Oliver Wong - 20 Oct 2005 21:06 GMT
> no, it is the site of one our service provider. We have an account for
> our department (350 users) but plenty of people keep forgetting the
> password, so I would like to let them access through our intranet page,
> hardcoding login and password.

   You can try looking at the ACTION attribute of the form, and creating a
similar form with <INPUT TYPE="HIDDEN"> with the values pre-filled in.

   - Oliver
cgian31 - 20 Oct 2005 21:47 GMT
I have tried that, but when I post it just displays the original remote
form without login and password values filled in!

>     You can try looking at the ACTION attribute of the form, and creating a
> similar form with <INPUT TYPE="HIDDEN"> with the values pre-filled in.
>
>     - Oliver
Andrew Thompson - 20 Oct 2005 22:00 GMT
> I have tried that, but when I post it just displays the original remote
> form without login and password values filled in!

Sheesh!  Did you post to the log-in form's target,
or the form itself?

To solve this you need to get..
- a book on HTML

Once you can do it in HTML, you can do it in JSP.

[ And if you have futher questions on this matter, please
post them to an HTML forum, like..
<http://groups.google.com/group/comp.infosystems.www.authoring.html> ]
Andrew Thompson - 20 Oct 2005 22:02 GMT
> post them to an HTML forum,

or rather, Usenet Newsgroup,

>.. like..
> <http://groups.google.com/group/comp.infosystems.www.authoring.html> ]
Oliver Wong - 20 Oct 2005 22:09 GMT
>> I have tried that, but when I post it just displays the original remote
>> form without login and password values filled in!
[quoted text clipped - 6 lines]
>
> Once you can do it in HTML, you can do it in JSP.

   It's conceivable the ASP form is doing something tricky like checking
the browser reported referrer, or doing strange things with JavaScript, etc.

   A simpler, low tech solution might be to just post the password
somewhere on your intranet website (this has about the same security as
hardcoding it into an HTML form anyway).
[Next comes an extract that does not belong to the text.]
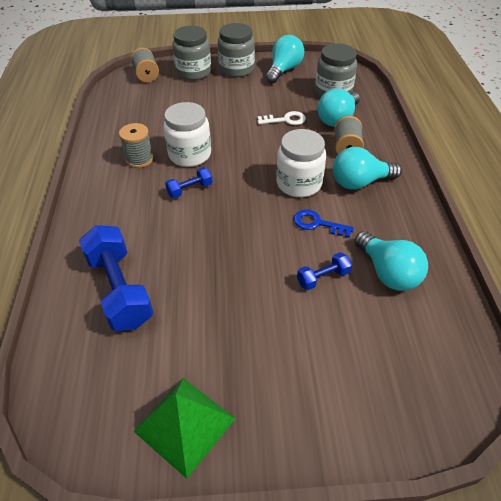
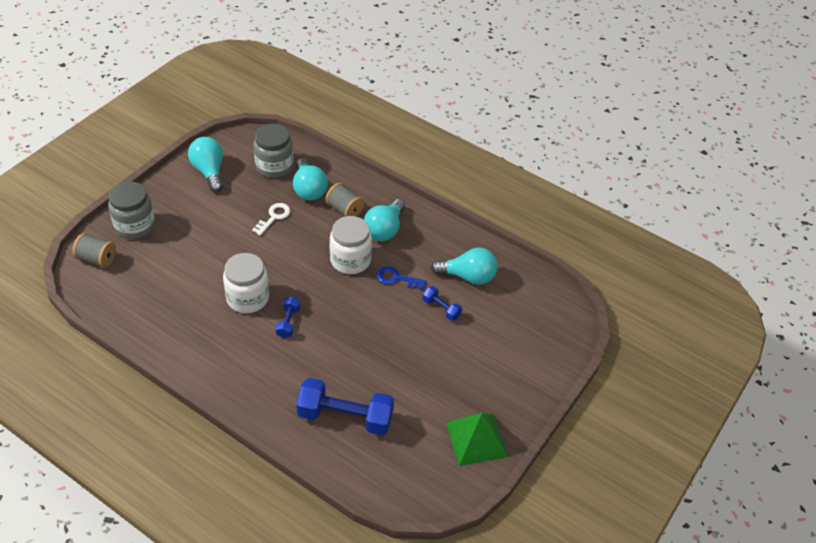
camera: 55 degrees left, 0 degrees up
(139, 159) = (216, 331): grey spool -> none
(236, 69) = (168, 197): grey jar -> none
(317, 224) = (396, 278): blue key -> blue key turned 45 degrees clockwise
(323, 277) = (441, 308): blue dumbbell -> blue dumbbell turned 60 degrees counterclockwise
Then people can just read the
password and login.

   - Oliver
cgian31 - 20 Oct 2005 22:21 GMT
OK, got the message, thanks anyway for your help.
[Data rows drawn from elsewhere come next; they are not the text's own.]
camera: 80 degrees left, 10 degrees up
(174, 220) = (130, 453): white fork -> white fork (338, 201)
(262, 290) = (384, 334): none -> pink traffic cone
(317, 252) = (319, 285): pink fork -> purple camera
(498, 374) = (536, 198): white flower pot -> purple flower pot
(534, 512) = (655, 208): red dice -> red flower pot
>     It's conceivable the ASP form is doing something tricky like checking
> the browser reported referrer, or doing strange things with JavaScript, etc.
[quoted text clipped - 5 lines]
>
>     - Oliver
Jon Martin Solaas - 21 Oct 2005 06:05 GMT
> OK, got the message, thanks anyway for your help.
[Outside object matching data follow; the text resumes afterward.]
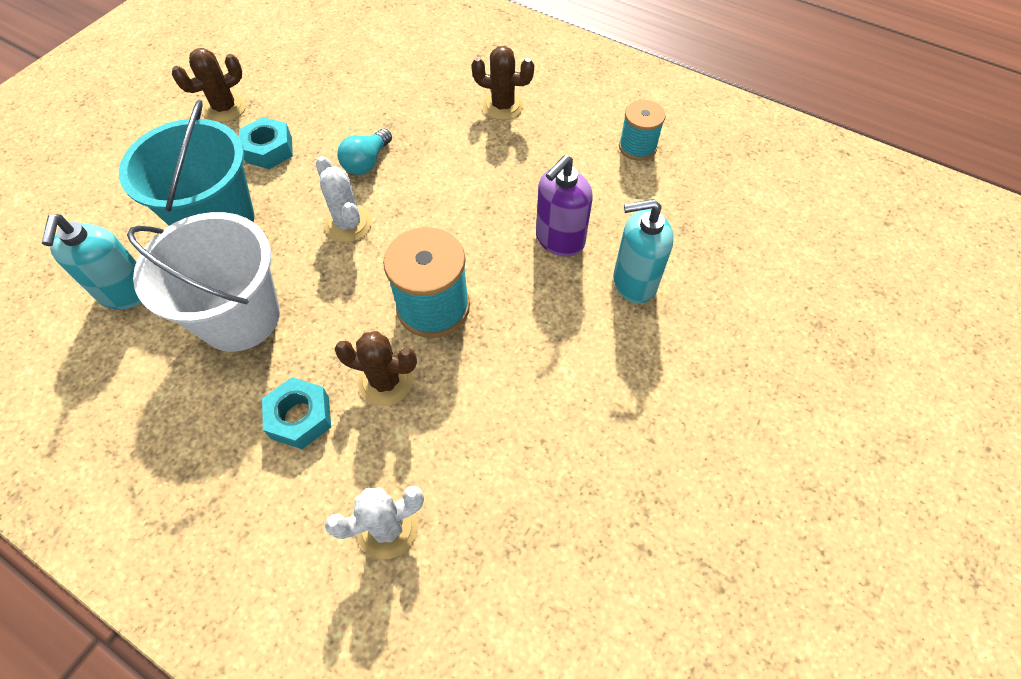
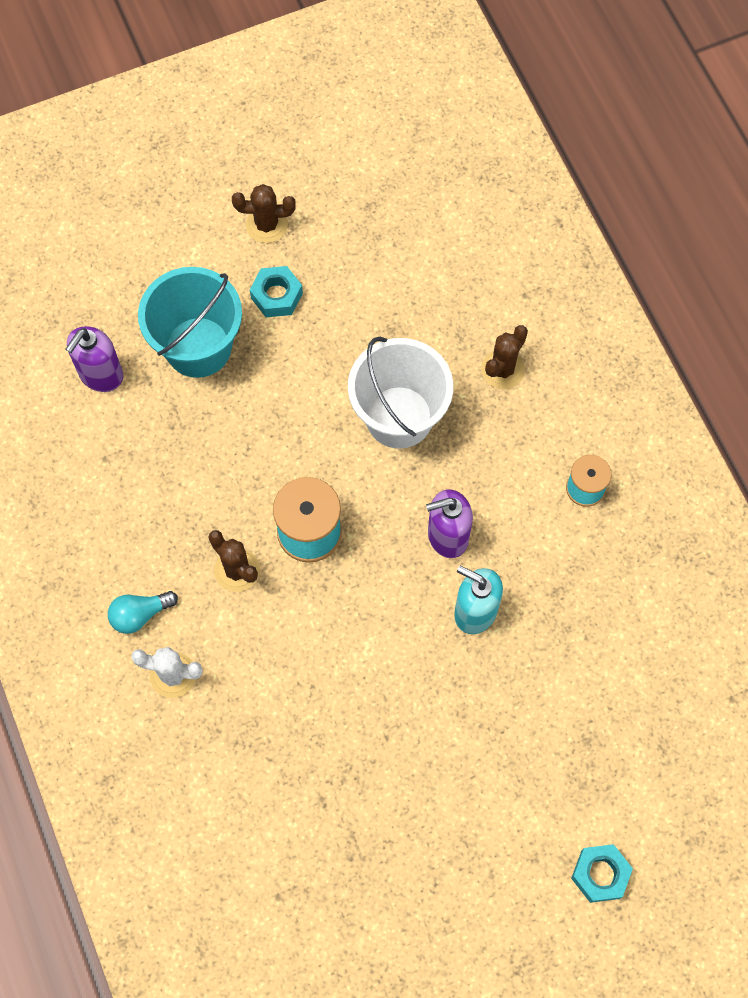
camera: 35 degrees right, 10 degrees up
(126, 293) = (100, 375): turquoise soap dispenser -> purple soap dispenser
(240, 317) = (168, 449): white bucket -> white bucket (399, 417)
(300, 417) = (164, 559): turquoise nut -> turquoise nut (600, 874)
(348, 224) = (294, 414): white cactus -> none
(367, 162) = (347, 359): turquoise light bulb -> turquoise light bulb (140, 614)
(503, 106) = (502, 369): brown cactus -> brown cactus turned 75 degrees clockwise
Maybe someone at some microsoftish group could help you, it's after all
a microsoftish url we are looking at ...

We are ofcourse flattered that you went to a java group for help first :-)

Signature

jon martin solaas

cgian31 - 21 Oct 2005 07:06 GMT
The thing is that it is not my website I am trying to bypass. And since
I am better at Java I thought maybe I can do something with it to
compile a generic form!

> We are ofcourse flattered that you went to a java group for help first :-)
Oliver Wong - 21 Oct 2005 16:19 GMT
> The thing is that it is not my website I am trying to bypass. And since
> I am better at Java I thought maybe I can do something with it to
> compile a generic form!

   Unless JSP is somehow getting involved, I don't think there's a
compilation step in writing an HTML form with the inputs pre-filled-out.